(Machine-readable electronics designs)
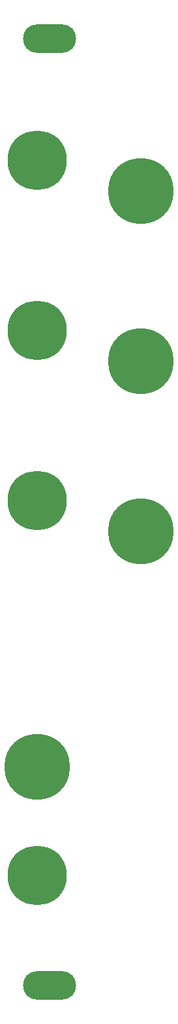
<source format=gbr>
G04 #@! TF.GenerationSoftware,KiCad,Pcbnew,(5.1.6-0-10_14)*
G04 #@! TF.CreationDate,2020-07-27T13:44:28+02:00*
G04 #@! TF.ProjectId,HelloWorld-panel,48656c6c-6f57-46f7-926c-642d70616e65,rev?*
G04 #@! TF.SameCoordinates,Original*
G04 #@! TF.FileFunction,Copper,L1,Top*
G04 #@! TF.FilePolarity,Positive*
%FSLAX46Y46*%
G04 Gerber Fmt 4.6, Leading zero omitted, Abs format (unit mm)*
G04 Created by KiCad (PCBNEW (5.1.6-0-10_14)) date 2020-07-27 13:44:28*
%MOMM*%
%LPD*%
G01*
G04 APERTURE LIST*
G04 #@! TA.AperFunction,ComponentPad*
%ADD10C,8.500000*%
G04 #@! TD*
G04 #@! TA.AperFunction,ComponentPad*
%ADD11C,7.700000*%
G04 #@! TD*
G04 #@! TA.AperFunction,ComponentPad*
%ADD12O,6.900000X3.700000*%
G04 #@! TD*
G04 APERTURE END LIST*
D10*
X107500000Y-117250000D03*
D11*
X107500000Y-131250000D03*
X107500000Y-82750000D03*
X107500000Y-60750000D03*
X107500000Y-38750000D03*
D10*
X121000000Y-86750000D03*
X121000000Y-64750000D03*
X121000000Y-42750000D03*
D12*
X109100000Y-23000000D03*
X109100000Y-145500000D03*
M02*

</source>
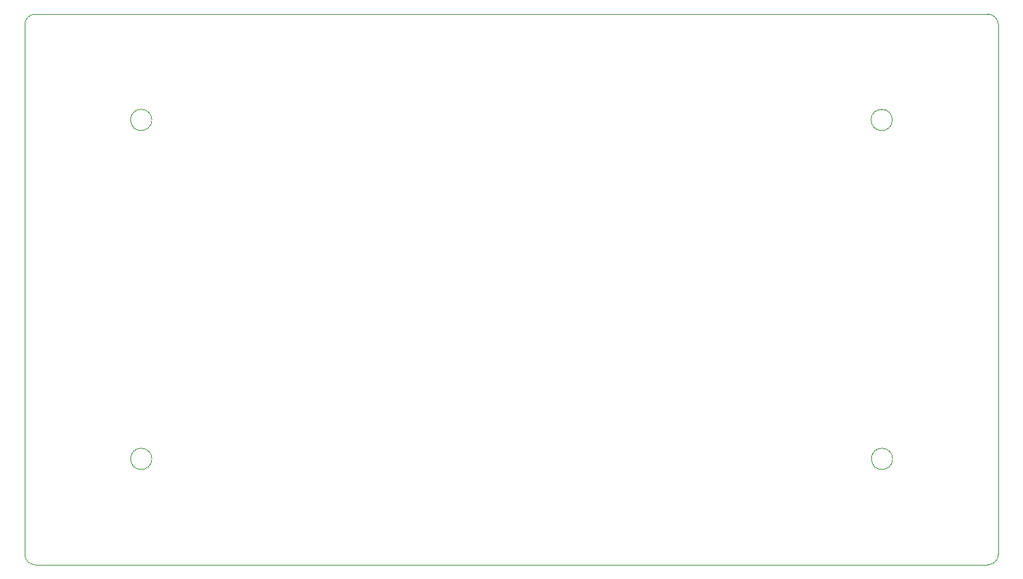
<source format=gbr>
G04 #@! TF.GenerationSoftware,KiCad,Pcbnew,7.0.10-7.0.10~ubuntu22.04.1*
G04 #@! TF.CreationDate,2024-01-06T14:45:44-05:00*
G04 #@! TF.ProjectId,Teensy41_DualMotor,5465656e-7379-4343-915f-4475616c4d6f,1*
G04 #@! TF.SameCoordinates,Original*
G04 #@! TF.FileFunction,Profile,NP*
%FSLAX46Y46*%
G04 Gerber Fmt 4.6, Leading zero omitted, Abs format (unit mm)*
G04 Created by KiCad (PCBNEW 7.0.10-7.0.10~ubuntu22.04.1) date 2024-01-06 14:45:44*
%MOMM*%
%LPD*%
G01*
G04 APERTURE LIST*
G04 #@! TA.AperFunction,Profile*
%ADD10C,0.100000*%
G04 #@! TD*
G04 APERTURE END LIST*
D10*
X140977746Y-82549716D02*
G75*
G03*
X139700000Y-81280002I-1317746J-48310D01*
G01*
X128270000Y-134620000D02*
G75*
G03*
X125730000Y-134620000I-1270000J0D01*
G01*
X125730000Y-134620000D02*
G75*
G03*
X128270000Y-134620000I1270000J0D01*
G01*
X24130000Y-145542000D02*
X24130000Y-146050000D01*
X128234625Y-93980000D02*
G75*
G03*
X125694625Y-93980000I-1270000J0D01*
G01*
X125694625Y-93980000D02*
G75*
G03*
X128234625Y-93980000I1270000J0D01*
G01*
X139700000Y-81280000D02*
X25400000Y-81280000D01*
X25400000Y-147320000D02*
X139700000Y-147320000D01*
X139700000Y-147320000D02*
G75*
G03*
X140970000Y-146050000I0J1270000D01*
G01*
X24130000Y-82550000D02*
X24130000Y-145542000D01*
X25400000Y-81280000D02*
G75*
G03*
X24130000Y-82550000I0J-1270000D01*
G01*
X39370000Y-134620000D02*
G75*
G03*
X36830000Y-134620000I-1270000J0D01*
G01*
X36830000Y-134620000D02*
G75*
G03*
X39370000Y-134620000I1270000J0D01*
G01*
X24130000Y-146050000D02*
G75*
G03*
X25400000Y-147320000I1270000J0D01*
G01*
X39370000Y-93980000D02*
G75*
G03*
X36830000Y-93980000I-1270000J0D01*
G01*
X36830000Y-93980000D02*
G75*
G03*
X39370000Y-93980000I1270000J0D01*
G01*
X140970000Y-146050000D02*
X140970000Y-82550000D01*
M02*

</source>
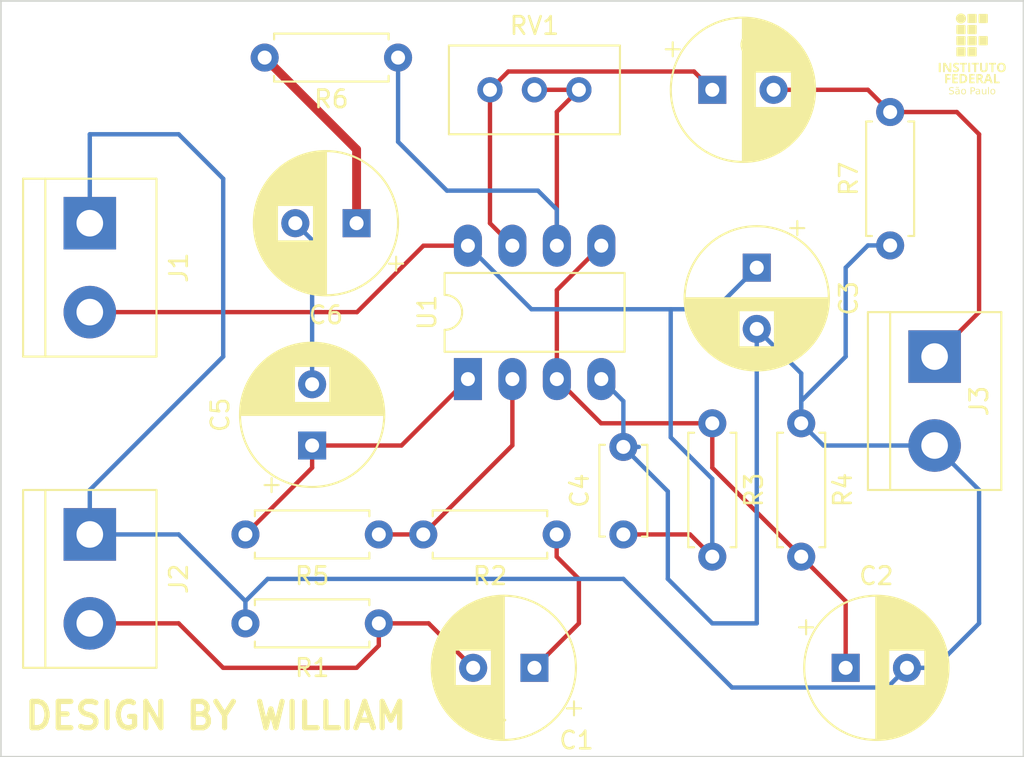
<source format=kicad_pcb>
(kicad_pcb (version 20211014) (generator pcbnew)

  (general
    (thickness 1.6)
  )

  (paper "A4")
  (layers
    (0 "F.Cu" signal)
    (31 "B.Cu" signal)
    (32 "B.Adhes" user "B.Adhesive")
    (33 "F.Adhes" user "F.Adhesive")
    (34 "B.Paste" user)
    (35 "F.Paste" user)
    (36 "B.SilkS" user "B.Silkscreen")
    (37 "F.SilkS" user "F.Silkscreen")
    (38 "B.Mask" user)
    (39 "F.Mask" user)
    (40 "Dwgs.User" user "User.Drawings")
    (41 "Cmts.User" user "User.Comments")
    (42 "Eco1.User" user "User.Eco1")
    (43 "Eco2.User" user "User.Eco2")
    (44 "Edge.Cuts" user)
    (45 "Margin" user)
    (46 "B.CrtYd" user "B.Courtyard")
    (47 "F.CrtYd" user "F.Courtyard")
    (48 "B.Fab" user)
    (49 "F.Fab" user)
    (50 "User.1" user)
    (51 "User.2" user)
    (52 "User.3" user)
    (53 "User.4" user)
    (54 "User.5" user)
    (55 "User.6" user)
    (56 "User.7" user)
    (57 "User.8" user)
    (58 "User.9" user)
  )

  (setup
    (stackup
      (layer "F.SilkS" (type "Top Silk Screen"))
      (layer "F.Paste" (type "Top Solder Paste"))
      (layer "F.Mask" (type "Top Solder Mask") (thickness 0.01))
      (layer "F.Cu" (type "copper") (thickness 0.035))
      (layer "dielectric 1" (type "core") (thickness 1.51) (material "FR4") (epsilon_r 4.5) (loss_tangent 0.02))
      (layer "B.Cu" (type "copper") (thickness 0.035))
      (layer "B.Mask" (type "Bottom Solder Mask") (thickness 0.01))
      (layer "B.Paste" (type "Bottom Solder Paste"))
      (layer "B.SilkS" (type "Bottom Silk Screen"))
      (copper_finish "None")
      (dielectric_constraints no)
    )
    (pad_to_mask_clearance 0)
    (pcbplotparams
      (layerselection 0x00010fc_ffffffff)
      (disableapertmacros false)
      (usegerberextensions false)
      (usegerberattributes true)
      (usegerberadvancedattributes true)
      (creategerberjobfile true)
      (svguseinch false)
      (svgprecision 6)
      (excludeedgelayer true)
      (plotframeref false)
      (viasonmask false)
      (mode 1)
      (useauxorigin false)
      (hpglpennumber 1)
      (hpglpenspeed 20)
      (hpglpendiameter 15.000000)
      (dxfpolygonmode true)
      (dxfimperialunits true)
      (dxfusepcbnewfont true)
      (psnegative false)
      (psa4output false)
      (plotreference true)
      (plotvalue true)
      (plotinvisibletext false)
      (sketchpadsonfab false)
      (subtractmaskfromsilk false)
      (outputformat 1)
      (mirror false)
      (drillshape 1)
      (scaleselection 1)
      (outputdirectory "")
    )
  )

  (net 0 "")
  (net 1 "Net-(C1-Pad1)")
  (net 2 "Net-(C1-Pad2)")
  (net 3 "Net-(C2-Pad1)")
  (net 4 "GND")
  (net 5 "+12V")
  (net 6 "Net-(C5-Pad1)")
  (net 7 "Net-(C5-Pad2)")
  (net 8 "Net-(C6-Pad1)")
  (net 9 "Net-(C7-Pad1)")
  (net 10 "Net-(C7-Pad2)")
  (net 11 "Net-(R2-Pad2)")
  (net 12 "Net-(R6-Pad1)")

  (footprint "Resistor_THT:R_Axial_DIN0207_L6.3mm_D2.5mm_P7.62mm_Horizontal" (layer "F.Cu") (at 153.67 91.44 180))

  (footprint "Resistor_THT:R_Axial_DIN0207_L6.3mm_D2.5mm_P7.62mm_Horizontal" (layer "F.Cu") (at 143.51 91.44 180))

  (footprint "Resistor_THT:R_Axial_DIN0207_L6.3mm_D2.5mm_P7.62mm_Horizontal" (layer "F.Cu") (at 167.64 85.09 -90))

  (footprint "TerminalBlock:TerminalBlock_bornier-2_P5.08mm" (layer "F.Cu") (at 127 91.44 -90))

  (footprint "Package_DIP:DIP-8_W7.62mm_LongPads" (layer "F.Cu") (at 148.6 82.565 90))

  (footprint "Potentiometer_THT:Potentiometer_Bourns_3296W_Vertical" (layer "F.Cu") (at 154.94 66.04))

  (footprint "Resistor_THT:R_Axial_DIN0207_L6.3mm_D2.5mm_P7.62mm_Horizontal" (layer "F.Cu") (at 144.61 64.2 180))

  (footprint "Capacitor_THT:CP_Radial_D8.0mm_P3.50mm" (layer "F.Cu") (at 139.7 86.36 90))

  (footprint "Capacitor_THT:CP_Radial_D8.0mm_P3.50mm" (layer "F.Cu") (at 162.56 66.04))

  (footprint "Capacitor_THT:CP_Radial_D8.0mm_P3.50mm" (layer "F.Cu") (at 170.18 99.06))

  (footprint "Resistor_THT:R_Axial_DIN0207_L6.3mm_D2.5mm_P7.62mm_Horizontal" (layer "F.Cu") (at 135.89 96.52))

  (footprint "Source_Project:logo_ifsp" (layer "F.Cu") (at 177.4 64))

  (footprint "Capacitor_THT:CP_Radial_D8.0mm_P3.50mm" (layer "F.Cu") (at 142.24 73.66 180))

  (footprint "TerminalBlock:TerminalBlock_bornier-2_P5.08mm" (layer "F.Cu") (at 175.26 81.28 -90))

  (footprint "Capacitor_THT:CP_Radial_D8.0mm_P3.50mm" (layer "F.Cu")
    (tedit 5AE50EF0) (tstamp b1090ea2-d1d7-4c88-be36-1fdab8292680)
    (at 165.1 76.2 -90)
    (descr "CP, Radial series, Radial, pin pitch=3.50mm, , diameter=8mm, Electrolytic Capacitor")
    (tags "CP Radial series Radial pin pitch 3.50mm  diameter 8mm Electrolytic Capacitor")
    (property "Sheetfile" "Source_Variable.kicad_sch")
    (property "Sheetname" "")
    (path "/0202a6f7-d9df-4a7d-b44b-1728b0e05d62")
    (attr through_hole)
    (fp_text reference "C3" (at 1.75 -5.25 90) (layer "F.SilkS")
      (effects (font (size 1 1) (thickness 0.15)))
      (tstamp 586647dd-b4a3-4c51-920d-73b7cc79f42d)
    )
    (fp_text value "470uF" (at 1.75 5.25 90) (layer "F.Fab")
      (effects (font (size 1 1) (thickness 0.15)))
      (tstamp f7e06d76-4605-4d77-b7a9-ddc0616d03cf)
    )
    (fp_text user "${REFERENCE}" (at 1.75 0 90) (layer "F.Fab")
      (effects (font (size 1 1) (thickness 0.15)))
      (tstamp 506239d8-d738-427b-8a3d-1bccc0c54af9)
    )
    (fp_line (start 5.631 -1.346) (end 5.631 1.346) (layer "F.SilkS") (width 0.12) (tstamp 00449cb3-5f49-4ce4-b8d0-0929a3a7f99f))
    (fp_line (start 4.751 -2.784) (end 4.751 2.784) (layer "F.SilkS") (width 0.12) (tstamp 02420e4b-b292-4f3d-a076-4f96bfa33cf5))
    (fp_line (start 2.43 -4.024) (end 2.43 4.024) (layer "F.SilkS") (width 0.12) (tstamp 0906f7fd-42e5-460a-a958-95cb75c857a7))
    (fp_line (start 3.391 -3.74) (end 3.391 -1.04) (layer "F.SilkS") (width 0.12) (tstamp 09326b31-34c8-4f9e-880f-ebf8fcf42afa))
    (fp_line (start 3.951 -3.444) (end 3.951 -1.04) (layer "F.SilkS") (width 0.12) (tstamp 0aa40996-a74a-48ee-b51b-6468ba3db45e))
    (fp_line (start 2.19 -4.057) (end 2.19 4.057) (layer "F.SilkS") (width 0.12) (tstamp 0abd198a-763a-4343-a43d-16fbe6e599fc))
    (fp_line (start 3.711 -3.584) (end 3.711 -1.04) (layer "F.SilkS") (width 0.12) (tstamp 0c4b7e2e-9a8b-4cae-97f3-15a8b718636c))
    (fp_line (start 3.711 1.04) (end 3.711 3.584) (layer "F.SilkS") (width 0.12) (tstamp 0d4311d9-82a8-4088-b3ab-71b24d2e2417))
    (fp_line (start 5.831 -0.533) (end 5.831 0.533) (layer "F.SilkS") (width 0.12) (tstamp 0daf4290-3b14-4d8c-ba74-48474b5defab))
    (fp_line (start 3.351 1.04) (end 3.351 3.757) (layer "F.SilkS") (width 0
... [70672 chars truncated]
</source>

WHAT IS BEING ASKED:
Of the lines above, copy each that contains "width".

SOLUTION FOR THIS PROBLEM:
    (fp_line (start 5.631 -1.346) (end 5.631 1.346) (layer "F.SilkS") (width 0.12) (tstamp 00449cb3-5f49-4ce4-b8d0-0929a3a7f99f))
    (fp_line (start 4.751 -2.784) (end 4.751 2.784) (layer "F.SilkS") (width 0.12) (tstamp 02420e4b-b292-4f3d-a076-4f96bfa33cf5))
    (fp_line (start 2.43 -4.024) (end 2.43 4.024) (layer "F.SilkS") (width 0.12) (tstamp 0906f7fd-42e5-460a-a958-95cb75c857a7))
    (fp_line (start 3.391 -3.74) (end 3.391 -1.04) (layer "F.SilkS") (width 0.12) (tstamp 09326b31-34c8-4f9e-880f-ebf8fcf42afa))
    (fp_line (start 3.951 -3.444) (end 3.951 -1.04) (layer "F.SilkS") (width 0.12) (tstamp 0aa40996-a74a-48ee-b51b-6468ba3db45e))
    (fp_line (start 2.19 -4.057) (end 2.19 4.057) (layer "F.SilkS") (width 0.12) (tstamp 0abd198a-763a-4343-a43d-16fbe6e599fc))
    (fp_line (start 3.711 -3.584) (end 3.711 -1.04) (layer "F.SilkS") (width 0.12) (tstamp 0c4b7e2e-9a8b-4cae-97f3-15a8b718636c))
    (fp_line (start 3.711 1.04) (end 3.711 3.584) (layer "F.SilkS") (width 0.12) (tstamp 0d4311d9-82a8-4088-b3ab-71b24d2e2417))
    (fp_line (start 5.831 -0.533) (end 5.831 0.533) (layer "F.SilkS") (width 0.12) (tstamp 0daf4290-3b14-4d8c-ba74-48474b5defab))
    (fp_line (start 3.351 1.04) (end 3.351 3.757) (layer "F.SilkS") (width 0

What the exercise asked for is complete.